● **About this task**: Copy out exactly the lines below that run from the one holding "<p>The fasta file" to the one holding "<b>'R1'</b>: 3' of reverse primer<br>", keeping both of those lines and no others.

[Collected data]
▼▼▼
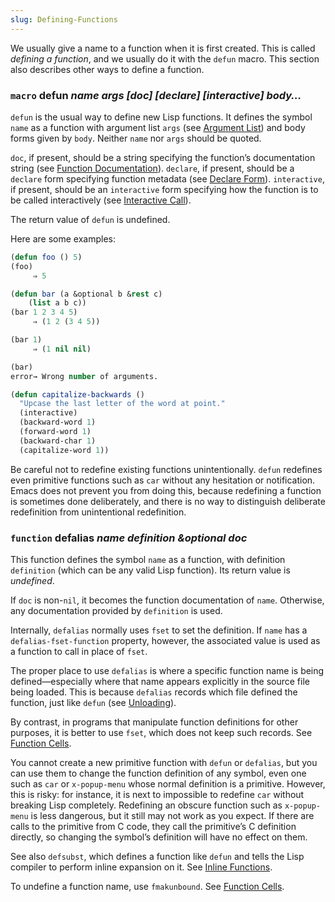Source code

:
 ```yaml
---
slug: Defining-Functions
---
```


We usually give a name to a function when it is first created. This is called *defining a function*, and we usually do it with the `defun` macro. This section also describes other ways to define a function.

### <span className="tag macro">`macro`</span> **defun** *name args \[doc] \[declare] \[interactive] body…*

`defun` is the usual way to define new Lisp functions. It defines the symbol `name` as a function with argument list `args` (see [Argument List](Argument-List)) and body forms given by `body`. Neither `name` nor `args` should be quoted.

`doc`, if present, should be a string specifying the function’s documentation string (see [Function Documentation](Function-Documentation)). `declare`, if present, should be a `declare` form specifying function metadata (see [Declare Form](Declare-Form)). `interactive`, if present, should be an `interactive` form specifying how the function is to be called interactively (see [Interactive Call](Interactive-Call)).

The return value of `defun` is undefined.

Here are some examples:

```lisp
(defun foo () 5)
(foo)
     ⇒ 5
```



```lisp
(defun bar (a &optional b &rest c)
    (list a b c))
(bar 1 2 3 4 5)
     ⇒ (1 2 (3 4 5))
```

```lisp
(bar 1)
     ⇒ (1 nil nil)
```

```lisp
(bar)
error→ Wrong number of arguments.
```



```lisp
(defun capitalize-backwards ()
  "Upcase the last letter of the word at point."
  (interactive)
  (backward-word 1)
  (forward-word 1)
  (backward-char 1)
  (capitalize-word 1))
```

Be careful not to redefine existing functions unintentionally. `defun` redefines even primitive functions such as `car` without any hesitation or notification. Emacs does not prevent you from doing this, because redefining a function is sometimes done deliberately, and there is no way to distinguish deliberate redefinition from unintentional redefinition.

### <span className="tag function">`function`</span> **defalias** *name definition \&optional doc*

This function defines the symbol `name` as a function, with definition `definition` (which can be any valid Lisp function). Its return value is *undefined*.

If `doc` is non-`nil`, it becomes the function documentation of `name`. Otherwise, any documentation provided by `definition` is used.

Internally, `defalias` normally uses `fset` to set the definition. If `name` has a `defalias-fset-function` property, however, the associated value is used as a function to call in place of `fset`.

The proper place to use `defalias` is where a specific function name is being defined—especially where that name appears explicitly in the source file being loaded. This is because `defalias` records which file defined the function, just like `defun` (see [Unloading](Unloading)).

By contrast, in programs that manipulate function definitions for other purposes, it is better to use `fset`, which does not keep such records. See [Function Cells](Function-Cells).

You cannot create a new primitive function with `defun` or `defalias`, but you can use them to change the function definition of any symbol, even one such as `car` or `x-popup-menu` whose normal definition is a primitive. However, this is risky: for instance, it is next to impossible to redefine `car` without breaking Lisp completely. Redefining an obscure function such as `x-popup-menu` is less dangerous, but it still may not work as you expect. If there are calls to the primitive from C code, they call the primitive’s C definition directly, so changing the symbol’s definition will have no effect on them.

See also `defsubst`, which defines a function like `defun` and tells the Lisp compiler to perform inline expansion on it. See [Inline Functions](Inline-Functions).

To undefine a function name, use `fmakunbound`. See [Function Cells](Function-Cells).
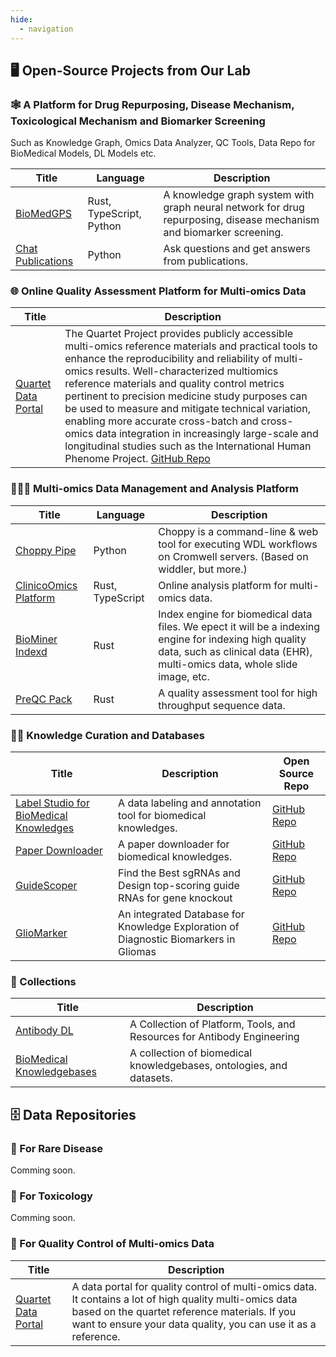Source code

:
 ```yaml
---
hide:
  - navigation
---
```


## 🖥️ Open-Source Projects from Our Lab

### 🕸️ A Platform for Drug Repurposing, Disease Mechanism, Toxicological Mechanism and Biomarker Screening

Such as Knowledge Graph, Omics Data Analyzer, QC Tools, Data Repo for BioMedical Models, DL Models etc.

|Title | Language | Description|
|--|--|--|
| [BioMedGPS](https://github.com/yjcyxky/biomedgps) | Rust, TypeScript, Python | A knowledge graph system with graph neural network for drug repurposing, disease mechanism and biomarker screening.|
| [Chat Publications](https://github.com/yjcyxky/chat-publications) | Python | Ask questions and get answers from publications.|

### 🌐 Online Quality Assessment Platform for Multi-omics Data

|Title | Description |
|--|--|
| [Quartet Data Portal](https://www.chinese-quartet.org/#/dashboard) | The Quartet Project provides publicly accessible multi-omics reference materials and practical tools to enhance the reproducibility and reliability of multi-omics results. Well-characterized multiomics reference materials and quality control metrics pertinent to precision medicine study purposes can be used to measure and mitigate technical variation, enabling more accurate cross-batch and cross-omics data integration in increasingly large-scale and longitudinal studies such as the International Human Phenome Project. [GitHub Repo](https://github.com/chinese-quartet)|

### 👨🏿‍💻 Multi-omics Data Management and Analysis Platform

|Title | Language | Description|
|--|--|--|
| [Choppy Pipe](https://github.com/yjcyxky/choppy-pipe) | Python | Choppy is a command-line & web tool for executing WDL workflows on Cromwell servers. (Based on widdler, but more.) |
| [ClinicoOmics Platform](https://github.com/yjcyxky/clinico-omics) | Rust, TypeScript | Online analysis platform for multi-omics data. |
| [BioMiner Indexd](https://github.com/yjcyxky/biominer-indexd) | Rust | Index engine for biomedical data files. We epect it will be a indexing engine for indexing high quality data, such as clinical data (EHR), multi-omics data, whole slide image, etc. |
| [PreQC Pack](https://github.com/yjcyxky/preqc-pack) | Rust | A quality assessment tool for high throughput sequence data. |

### 🧑‍🔬 Knowledge Curation and Databases

| Title | Description| Open Source Repo |
|--|--|--|
| [Label Studio for BioMedical Knowledges](https://prophet-studio.3steps.cn/) | A data labeling and annotation tool for biomedical knowledges. | [GitHub Repo](https://github.com/yjcyxky/label-studio) |
| [Paper Downloader](https://publications.3steps.cn) | A paper downloader for biomedical knowledges. | [GitHub Repo](https://github.com/yjcyxky/paper-downloader) |
| [GuideScoper](https://biosolver.cn/) | Find the Best sgRNAs and Design top-scoring guide RNAs for gene knockout | [GitHub Repo](https://github.com/yjcyxky/cell-guider) |
| [GlioMarker](http://gliomarker.prophetdb.org/#/home) | An integrated Database for Knowledge Exploration of Diagnostic Biomarkers in Gliomas | [GitHub Repo](https://github.com/yjcyxky/gliomarker) |

### 📁 Collections

| Title | Description |
|--|--|
| [Antibody DL](https://github.com/yjcyxky/antibody-dl) | A Collection of Platform, Tools, and Resources for Antibody Engineering|
| [BioMedical Knowledgebases](https://github.com/yjcyxky/biomedical-knowledgebases) | A collection of biomedical knowledgebases, ontologies, and datasets. |

## 🗄️ Data Repositories

### 🧬 For Rare Disease

Comming soon.

### 🧪 For Toxicology

Comming soon.

### 🧮 For Quality Control of Multi-omics Data

| Title | Description |
|--|--|
| [Quartet Data Portal](https://www.chinese-quartet.org/#/data/download/quartet-genomics) | A data portal for quality control of multi-omics data. It contains a lot of high quality multi-omics data based on the quartet reference materials. If you want to ensure your data quality, you can use it as a reference. |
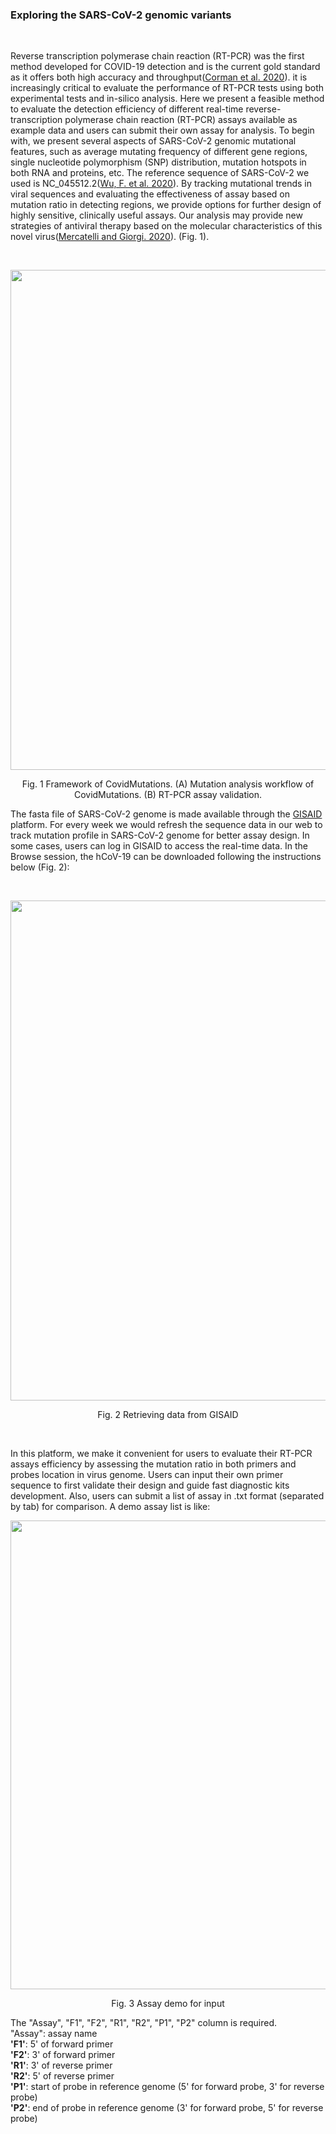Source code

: 

<h3>
    <b>Exploring the SARS-CoV-2 genomic variants</b>
</h3>

<p>&nbsp;</p>
<p>Reverse transcription polymerase chain reaction (RT-PCR) was the first method developed for COVID-19 detection and is the current gold standard as it offers both high accuracy and throughput(<a href="https://www.eurosurveillance.org/content/10.2807/1560-7917.ES.2020.25.3.2000045">Corman et al. 2020</a>). it is increasingly critical to evaluate the performance of RT-PCR tests using both experimental tests and in-silico analysis. Here we present a feasible method to evaluate the detection efficiency of different real-time reverse-transcription polymerase chain reaction (RT-PCR) assays available as example data and users can submit their own assay for analysis. To begin with, we present several aspects of SARS-CoV-2 genomic mutational features, such as average mutating frequency of different gene regions, single nucleotide polymorphism (SNP) distribution, mutation hotspots in both RNA and proteins, etc. The reference sequence of SARS-CoV-2 we used is NC_045512.2(<a href="https://www.ncbi.nlm.nih.gov/nuccore/NC_045512.2/">Wu, F. et al. 2020</a>). By tracking mutational trends in viral sequences and evaluating the effectiveness of assay based on mutation ratio in detecting regions, we provide options for further design of highly sensitive, clinically useful assays. Our analysis may provide new strategies of antiviral therapy based on the molecular characteristics of  this novel virus(<a href="https://www.preprints.org/manuscript/202004.0529/v1">Mercatelli and Giorgi. 2020</a>). (Fig. 1).</p>
<p>&nbsp;</p>
<p align="center">
<img src="img/workflow.png" width="800" hegiht="1000">
</p>
<p style="text-align:center">Fig. 1 Framework of CovidMutations. (A) Mutation analysis workflow of CovidMutations. (B) RT-PCR assay validation. </p>
<p>The fasta file of SARS-CoV-2 genome is made available through the <a href="https://www.gisaid.org/">GISAID</a> platform. For every week we would refresh the sequence data in our web to track mutation profile in SARS-CoV-2 genome for better assay design. In some cases, users can log in GISAID to access the real-time data. In the Browse session, the hCoV-19 can be downloaded following the instructions below (Fig. 2):</p>
<p>&nbsp;</p>
<p align="center">
<img src="img/GISAID.png" width="800" hegiht="1000">
</p>
<p style="text-align:center">Fig. 2 Retrieving data from GISAID </p>
<p>&nbsp;</p>
<p>In this platform, we make it convenient for users to evaluate their RT-PCR assays efficiency by assessing the mutation ratio in both primers and probes location in virus genome. Users can input their own primer sequence to first validate their design and guide fast diagnostic kits development. Also, users can submit a list of assay in .txt format (separated by tab) for comparison. A demo assay list is like:</p>
<p align="center">
    <img src="img/assaydemo.png" width="750" hegiht="1000"> 
</p>
<p style="text-align:center">Fig. 3 Assay demo for input </p>
<p <br>
    The "Assay", "F1", "F2", "R1", "R2", "P1", "P2" column is required.<br>
    "Assay": assay name<br>
    <b>'F1'</b>: 5' of forward primer<br>
    <b>'F2'</b>: 3' of forward primer<br>
    <b>'R1'</b>: 3' of reverse primer<br>
    <b>'R2'</b>: 5' of reverse primer<br>
    <b>'P1'</b>: start of probe in reference genome (5' for forward probe, 3' for reverse probe)<br>
    <b>'P2'</b>: end of probe in reference genome (3' for forward probe, 5' for reverse probe)
</p>










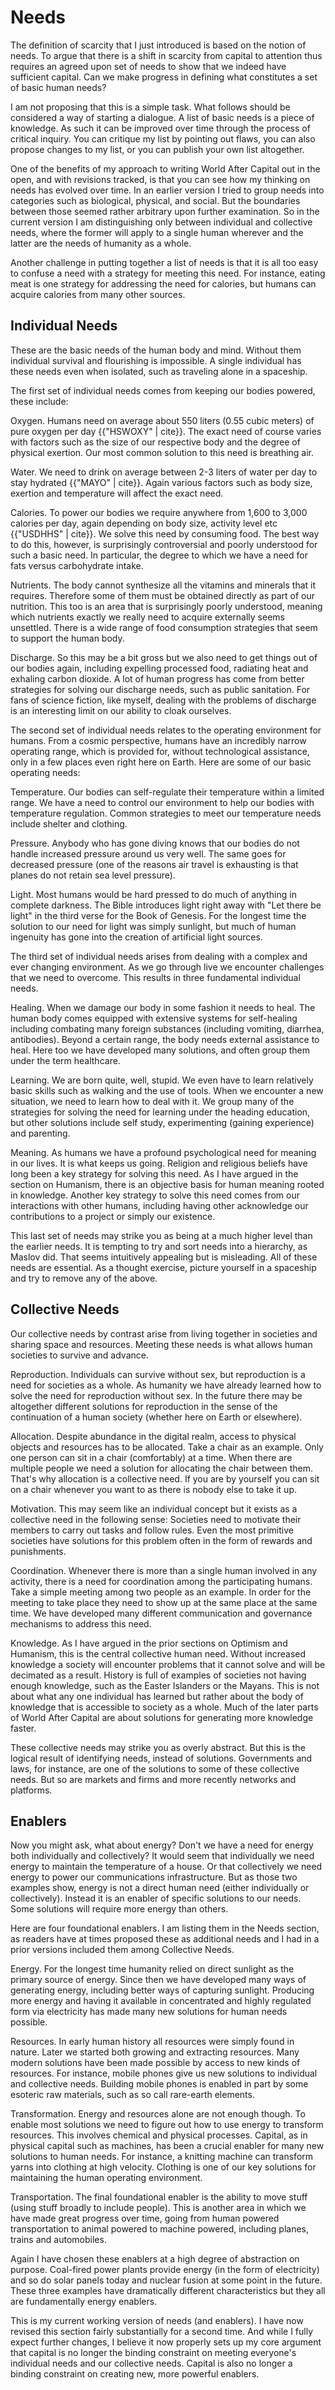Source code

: # Needs

The definition of scarcity that I just introduced is based on the notion of needs. To argue that there is a shift in scarcity from capital to attention thus requires an agreed upon set of needs to show that we indeed have sufficient capital. Can we make progress in defining what constitutes a set of basic human needs?

I am not proposing that this is a simple task. What follows should be considered a way of starting a dialogue. A list of basic needs is a piece of knowledge. As such it can be improved over time through the process of critical inquiry. You can critique my list by pointing out flaws, you can also propose changes to my list, or you can publish your own list altogether.

One of the benefits of my approach to writing World After Capital out in the open, and with revisions tracked, is that you can see how my thinking on needs has evolved over time. In an earlier version I tried to group needs into categories such as biological, physical, and social. But the boundaries between those seemed rather arbitrary upon further examination. So in the current version I am distinguishing only between individual and collective needs, where the former will apply to a single human wherever and the latter are the needs of humanity as a whole.

Another challenge in putting together a list of needs is that it is all too easy to confuse a need with a strategy for meeting this need. For instance, eating meat is one strategy for addressing the need for calories, but humans can acquire calories from many other sources. 


## Individual Needs

These are the basic needs of the human body and mind. Without them individual survival and flourishing is impossible. A single individual has these needs even when isolated, such as traveling alone in a spaceship.

The first set of individual needs comes from keeping our bodies powered, these include:

Oxygen. Humans need on average about 550 liters (0.55 cubic meters) of pure oxygen per day {{"HSWOXY" | cite}}. The exact need of course varies with factors such as the size of our respective body and the degree of physical exertion. Our most common solution to this need is breathing air.

Water. We need to drink on average between 2-3 liters of water per day to stay hydrated {{"MAYO" | cite}}. Again various factors such as body size, exertion and temperature will affect the exact need.

Calories. To power our bodies we require anywhere from 1,600 to 3,000 calories per day, again depending on body size, activity level etc {{"USDHHS" | cite}}. We solve this need by consuming food. The best way to do this, however, is surprisingly controversial and poorly understood for such a basic need. In particular, the degree to which we have a need for fats versus carbohydrate intake.

Nutrients. The body cannot synthesize all the vitamins and minerals that it requires. Therefore some of them must be obtained directly as part of our nutrition. This too is an area that is surprisingly poorly understood, meaning which nutrients exactly we really need to acquire externally seems unsettled. There is a wide range of food consumption strategies that seem to support the human body.

Discharge. So this may be a bit gross but we also need to get things out of our bodies again, including expelling processed food, radiating heat and exhaling carbon dioxide. A lot of human progress has come from better strategies for solving our discharge needs, such as public sanitation. For fans of science fiction, like myself, dealing with the problems of discharge is an interesting limit on our ability to cloak ourselves.

The second set of individual needs relates to the operating environment for humans. From a cosmic perspective, humans have an incredibly narrow operating range, which is provided for, without technological assistance, only in a few places even right here on Earth. Here are some of our basic operating needs:

Temperature. Our bodies can self-regulate their temperature within a limited range. We have a need to control our environment to help our bodies with temperature regulation. Common strategies to meet our temperature needs include shelter and clothing.

Pressure. Anybody who has gone diving knows that our bodies do not handle increased pressure around us very well. The same goes for decreased pressure (one of the reasons air travel is exhausting is that planes do not retain sea level pressure).

Light. Most humans would be hard pressed to do much of anything in complete darkness. The Bible introduces light right away with "Let there be light" in the third verse for the Book of Genesis. For the longest time the solution to our need for light was simply sunlight, but much of human ingenuity has gone into the creation of artificial light sources. 

The third set of individual needs arises from dealing with a complex and ever changing environment. As we go through live we encounter challenges that we need to overcome. This results in three fundamental individual needs.   

Healing. When we damage our body in some fashion it needs to heal. The human body comes equipped with extensive systems for self-healing including combating many foreign substances (including vomiting, diarrhea, antibodies). Beyond a certain range, the body needs external assistance to heal. Here too we have developed many solutions, and often group them under the term healthcare.

Learning. We are born quite, well, stupid. We even have to learn relatively basic skills such as walking and the use of tools. When we encounter a new situation, we need to learn how to deal with it. We group many of the strategies for solving the need for learning under the heading education, but other solutions include self study, experimenting (gaining experience) and parenting.

Meaning. As humans we have a profound psychological need for meaning in our lives. It is what keeps us going. Religion and religious beliefs have long been a key strategy for solving this need. As I have argued in the section on Humanism, there is an objective basis for human meaning rooted in knowledge. Another key strategy to solve this need comes from our interactions with other humans, including having other acknowledge our contributions to a project or simply our existence. 

This last set of needs may strike you as being at a much higher level than the earlier needs. It is tempting to try and sort needs into a hierarchy, as Maslov did. That seems intuitively appealing but is misleading. All of these needs are essential. As a thought exercise, picture yourself in a spaceship and try to remove any of the above.


## Collective Needs

Our collective needs by contrast arise from living together in societies and sharing space and resources. Meeting these needs is what allows human societies to survive and advance.

Reproduction. Individuals can survive without sex, but reproduction is a need for societies as a whole. As humanity we have already learned how to solve the need for reproduction without sex. In the future there may be altogether different solutions for reproduction in the sense of the continuation of a human society (whether here on Earth or elsewhere).

Allocation. Despite abundance in the digital realm, access to physical objects and resources has to be allocated. Take a chair as an example. Only one person can sit in a chair (comfortably) at a time. When there are multiple people we need a solution for allocating the chair between them. That&apos;s why allocation is a collective need. If you are by yourself you can sit on a chair whenever you want to as there is nobody else to take it up.

Motivation. This may seem like an individual concept but it exists as a collective need in the following sense: Societies need to motivate their members to carry out tasks and follow rules. Even the most primitive societies have solutions for this problem often in the form of rewards and punishments. 

Coordination. Whenever there is more than a single human involved in any activity, there is a need for coordination among the participating humans. Take a simple meeting among two people as an example. In order for the meeting to take place they need to show up at the same place at the same time. We have developed many different communication and governance mechanisms to address this need.

Knowledge. As I have argued in the prior sections on Optimism and Humanism, this is the central collective human need. Without increased knowledge a society will encounter problems that it cannot solve and will be decimated as a result. History is full of examples of societies not having enough knowledge, such as the Easter Islanders or the Mayans. This is not about what any one individual has learned but rather about the body of knowledge that is accessible to society as a whole. Much of the later parts of World After Capital are about solutions for generating more knowledge faster.

These collective needs may strike you as overly abstract. But this is the logical result of identifying needs, instead of solutions. Governments and laws, for instance, are one of the solutions to some of these collective needs. But so are markets and firms and more recently networks and platforms. 


## Enablers

Now you might ask, what about energy? Don&apos;t we have a need for energy both individually and collectively? It would seem that individually we need energy to maintain the temperature of a house. Or that collectively we need energy to power our communications infrastructure. But as those two examples show, energy is not a direct human need (either individually or collectively). Instead it is an enabler of specific solutions to our needs. Some solutions will require more energy than others. 

Here are four foundational enablers. I am listing them in the Needs section, as readers have at times proposed these as additional needs and I had in a prior versions included them among Collective Needs.

Energy. For the longest time humanity relied on direct sunlight as the primary source of energy. Since then we have developed many ways of generating energy, including better ways of capturing sunlight. Producing more energy and having it available in concentrated and highly regulated form via electricity has made many new solutions for human needs possible.

Resources. In early human history all resources were simply found in nature. Later we started both growing and extracting resources. Many modern solutions have been made possible by access to new kinds of resources. For instance, mobile phones give us new solutions to individual and collective needs. Building mobile phones is enabled in part by some esoteric raw materials, such as so call rare-earth elements. 

Transformation. Energy and resources alone are not enough though. To enable most solutions we need to figure out how to use energy to transform resources. This involves chemical and physical processes. Capital, as in physical capital such as machines, has been a crucial enabler for many new solutions to human needs. For instance, a knitting machine can transform yarns into clothing at high velocity. Clothing is one of our key solutions for maintaining the human operating environment.

Transportation. The final foundational enabler is the ability to move stuff (using stuff broadly to include people). This is another area in which we have made great progress over time, going from human powered transportation to animal powered to machine powered, including planes, trains and automobiles.

Again I have chosen these enablers at a high degree of abstraction on purpose. Coal-fired power plants provide energy (in the form of electricity) and so do solar panels today and nuclear fusion at some point in the future. These three examples have dramatically different characteristics but they all are fundamentally energy enablers. 

This is my current working version of needs (and enablers). I have now revised this section fairly substantially for a second time. And while I fully expect further changes, I believe it now properly sets up my core argument that capital is no longer the binding constraint on meeting everyone's individual needs and our collective needs. Capital is also no longer a binding constraint on creating new, more powerful enablers.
▲▲▲
● **Solution for this task**:
<p>The fasta file of SARS-CoV-2 genome is made available through the <a href="https://www.gisaid.org/">GISAID</a> platform. For every week we would refresh the sequence data in our web to track mutation profile in SARS-CoV-2 genome for better assay design. In some cases, users can log in GISAID to access the real-time data. In the Browse session, the hCoV-19 can be downloaded following the instructions below (Fig. 2):</p>
<p>&nbsp;</p>
<p align="center">
<img src="img/GISAID.png" width="800" hegiht="1000">
</p>
<p style="text-align:center">Fig. 2 Retrieving data from GISAID </p>
<p>&nbsp;</p>
<p>In this platform, we make it convenient for users to evaluate their RT-PCR assays efficiency by assessing the mutation ratio in both primers and probes location in virus genome. Users can input their own primer sequence to first validate their design and guide fast diagnostic kits development. Also, users can submit a list of assay in .txt format (separated by tab) for comparison. A demo assay list is like:</p>
<p align="center">
    <img src="img/assaydemo.png" width="750" hegiht="1000"> 
</p>
<p style="text-align:center">Fig. 3 Assay demo for input </p>
<p <br>
    The "Assay", "F1", "F2", "R1", "R2", "P1", "P2" column is required.<br>
    "Assay": assay name<br>
    <b>'F1'</b>: 5' of forward primer<br>
    <b>'F2'</b>: 3' of forward primer<br>
    <b>'R1'</b>: 3' of reverse primer<br>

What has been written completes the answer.